Saturday, August 19, 2017

My Amazon Review of Craig Shirley's "Reagan Rising: The Decisive Years, 1976-1980"

The Return of the Gipper

Reagan biographer Craig Shirley has written a hagiographic account of how Ronald Reagan rebounded from his defeat at the Republican convention in 1976 to his nomination four years later. Shirley has written a breezy telling of what happened with lots of inside baseball. Reagan, of course is the hero and the villain of the piece is John Sears his campaign manager who deliberately kept Reagan out of the limelight in 1979. That gave rise to serious opposition, especially from George H.W. Bush. The unsung hero of the Republican return to power is party chairman Bill Brock who picked up the pieces after the narrow defeat of 1976 to Jimmy Carter and an across the board loss in the congressional elections of that year.

My problem with Shirley’s account is that there are too many errors in the book. Among those errors is his view that the economy was weak in 1978. To the contrary, the economy was in an all-out boom. That is the reason the Republicans made only marginal gains in the House and Senate races. He pays lip service to the roll of California’s Proposition 13 which set off a wave of tax cutting in the states and it help legitimize the Kemp-Roth tax cut the Republican were advancing. Without Proposition 13 there would be no Kemp-Roth. He also omits the Steiger Amendment which lowered the capital gains tax in an overwhelmingly Democratic Congress in 1978. Change was in the air and Reagan knew it.

Shirley also misstates Lyndon Johnson record on civil rights. To be sure Johnson was slow to civil rights, but it was through his efforts that the first civil rights legislation since reconstruction passed in 1957 and 1959.

Shirley spends a great deal of time on Reagan’s opposition to the Panama Canal Treaties which became a cause celeb among the Republican right. The treaties passed and now 40 years later nothing really bad has happened. He should have noted that it was a political gimmick from the beginning. But it worked.

Finally although breezy reads well, the book needed much better editing and fact checking. Thus I can only rate it a modest three stars. 

Tuesday, August 15, 2017

My Amazon Review of Graham Allison's "Destined for War: Can America and China Escape Thucydides's Trap"

Collision Course?

Graham Allison the Director of Harvard’s Belfer Center and former Dean of its Kennedy School has written a thought provoking book that should keep leaders on both sides of the Pacific awake at night. To Allison the rise of China to challenge the United States is a replay of the ancient Peloponnesian War where “it was the rise of Athens and the fear that it instilled in Sparta that made war inevitable” in the memorable words of Thucydides. By going through sixteen case studies where a rising power challenged an incumbent power Allison is careful to note that war is not inevitable, but it is likely.
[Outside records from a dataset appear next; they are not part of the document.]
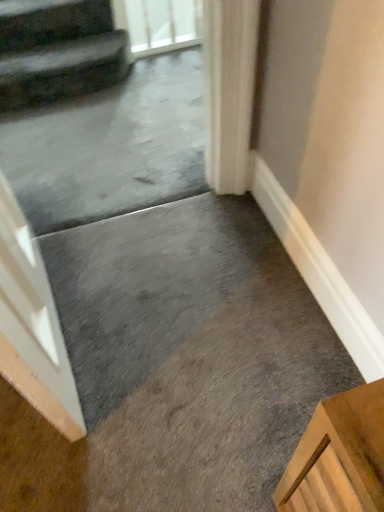
Question: Does clear glass screen door at upper center appear on the left side of dark gray plush stairs at upper left?

Choices:
 (A) no
 (B) yes

Answer: (A)

Question: Is clear glass screen door at upper center taller than dark gray plush stairs at upper left?

Choices:
 (A) no
 (B) yes

Answer: (B)

Question: Does clear glass screen door at upper center lie behind dark gray plush stairs at upper left?

Choices:
 (A) no
 (B) yes

Answer: (B)

Question: Does clear glass screen door at upper center come in front of dark gray plush stairs at upper left?

Choices:
 (A) no
 (B) yes

Answer: (A)

Question: Can you confirm if clear glass screen door at upper center is shorter than dark gray plush stairs at upper left?

Choices:
 (A) yes
 (B) no

Answer: (B)

Question: Does clear glass screen door at upper center have a lesser width compared to dark gray plush stairs at upper left?

Choices:
 (A) yes
 (B) no

Answer: (A)

Question: Does dark gray plush stairs at upper left have a greater width compared to clear glass screen door at upper center?

Choices:
 (A) yes
 (B) no

Answer: (A)

Question: Would you consider dark gray plush stairs at upper left to be distant from clear glass screen door at upper center?

Choices:
 (A) no
 (B) yes

Answer: (A)

Question: From the image's perspective, is dark gray plush stairs at upper left located beneath clear glass screen door at upper center?

Choices:
 (A) yes
 (B) no

Answer: (A)

Question: Does dark gray plush stairs at upper left have a lesser height compared to clear glass screen door at upper center?

Choices:
 (A) no
 (B) yes

Answer: (B)

Question: Is the depth of dark gray plush stairs at upper left greater than that of clear glass screen door at upper center?

Choices:
 (A) yes
 (B) no

Answer: (B)

Question: Is clear glass screen door at upper center located within dark gray plush stairs at upper left?

Choices:
 (A) yes
 (B) no

Answer: (B)

Question: Is dark gray plush stairs at upper left inside or outside of clear glass screen door at upper center?

Choices:
 (A) outside
 (B) inside

Answer: (A)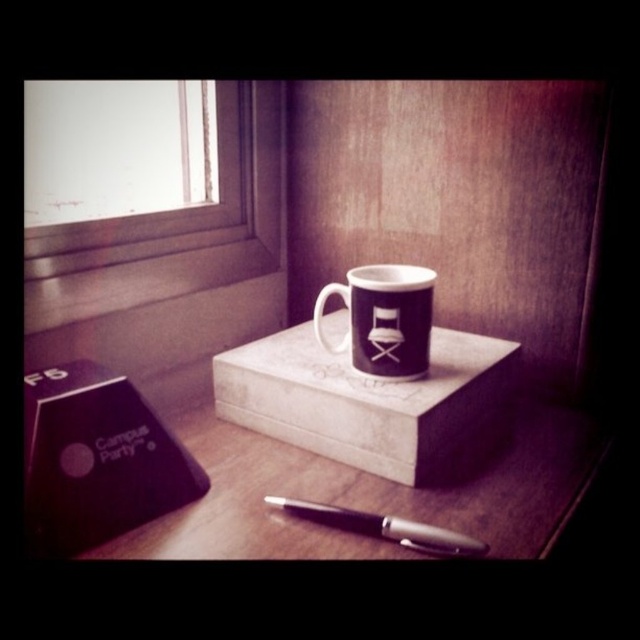
Can you confirm if transparent glass window at upper left is positioned to the right of purple matte mug at upper center?

Incorrect, transparent glass window at upper left is not on the right side of purple matte mug at upper center.

Does point (273, 243) come closer to viewer compared to point (380, 268)?

No, (273, 243) is behind (380, 268).

I want to click on transparent glass window at upper left, so click(173, 228).

Can you confirm if purple matte mug at upper center is positioned to the left of black metallic pen at lower center?

In fact, purple matte mug at upper center is to the right of black metallic pen at lower center.

Is purple matte mug at upper center positioned before black metallic pen at lower center?

No, purple matte mug at upper center is further to the viewer.

Between point (380, 324) and point (413, 522), which one is positioned in front?

Point (413, 522) is more forward.

This screenshot has height=640, width=640. What are the coordinates of `purple matte mug at upper center` in the screenshot? It's located at (384, 320).

Is matte wooden table at center below transparent glass window at upper left?

Correct, matte wooden table at center is located below transparent glass window at upper left.

Who is more forward, (212,472) or (70,225)?

Point (212,472)

This screenshot has height=640, width=640. In order to click on matte wooden table at center in this screenshot , I will do `click(376, 492)`.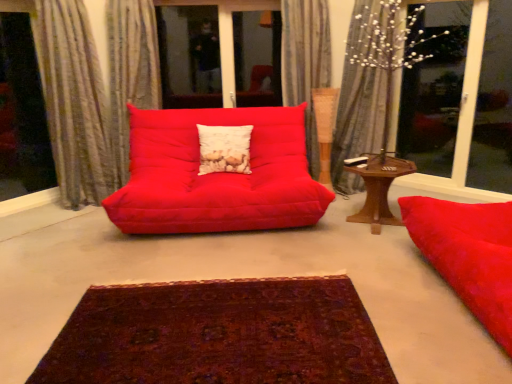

The most glaring case study is that of the rise of Germany in the late 19th century to challenge the hegemony of England and the parallel rise of post-1905 Russia to challenge Germany on the continent created so much fear among the parties that the spark of an assassination in the Balkans heralded the onset of World War I.  In contrast the American challenge to England during the same time period led to a rapprochement between the two powers that exists through today. But what it took was England’s willingness to give America a free hand in the America’s. In the two cases I just cited economic rivalry preceded geopolitical rivalry.

So it is today with the U.S. and China. On purchasing power parity basis the Chinese economy is now larger than that of the U.S. and the fear of Chinese economic power is a constant drumbeat among American politicians. The question for the U.S. and China is the same that was presented to Sparta and Athens is whether or not an accommodation can be made. That would require either China pulling back on its ambitions to establish a sphere of influence in Southeast Asia or for the U.S. to accept the fact that Chinese ambitions are legitimate. Given what is going on with North Korea today it hard to tell whether diplomatic accommodations can be made. Of course for the U.S. to  cede Southeast Asia to China there would have to a high degree of confidence that the Chinese goals are limited just as the U.S. goals towards Latin America were limited at the turn of the 20th century.

To accomplish a modus vivendi will take a lot of hard work and remember the rise of China economically left in its wake abandoned factories throughout America just as the rise of Germany placed great stress on the British economy in the late 1800s. It is not going to be easy, but Allison is asking the right questions and pointing us in the right direction.  

Tuesday, August 8, 2017

Donald Trump and the Big Lie

"The essential English leadership secret does not depend on particular intelligence. Rather, it depends on a remarkably stupid thick-headedness. The English follow the principle that when one lies, one should lie big, and stick to it. They keep up their lies, even at the risk of looking ridiculous."

Joseph Goebbels

"All this was inspired by the principle—which is quite true within itself—that in the big lie there is always a certain force of credibility; because the broad masses of a nation are always more easily corrupted in the deeper strata of their emotional nature than consciously or voluntarily; and thus in the primitive simplicity of their minds they more readily fall victims to the big lie than the small lie, since they themselves often tell small lies in little matters but would be ashamed to resort to large-scale falsehoods.
It would never come into their heads to fabricate colossal untruths, and they would not believe that others could have the impudence to distort the truth so infamously. Even though the facts which prove this to be so may be brought clearly to their minds, they will still doubt and waver and will continue to think that there may be some other explanation. For the grossly impudent lie always leaves traces behind it, even after it has been nailed down, a fact which is known to all expert liars in this world and to all who conspire together in the art of lying."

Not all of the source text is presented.